What you will do
List every distinct proper name in the heritage register text below that begins with the word "Victorian."

= Victorian Heritage Inventory =

Statutory register of historical archaeological sites in Victoria, Australia

The Victorian Heritage Inventory, commonly known as the Heritage Inventory, is a list of known historical archaeological sites in Victoria, Australia. It is maintained by Heritage Victoria, the Victorian State Government’s principal cultural (non-Indigenous) heritage agency.

The Heritage Inventory, which lists over 5000 sites, can be searched online through the Victorian Heritage Database. The inventory is also available in JSON format through an authentication-free RESTful API.

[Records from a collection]
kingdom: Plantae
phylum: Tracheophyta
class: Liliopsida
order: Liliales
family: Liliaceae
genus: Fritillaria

Exercise answer
Victorian Heritage Inventory
Victorian State Government
Victorian Heritage Database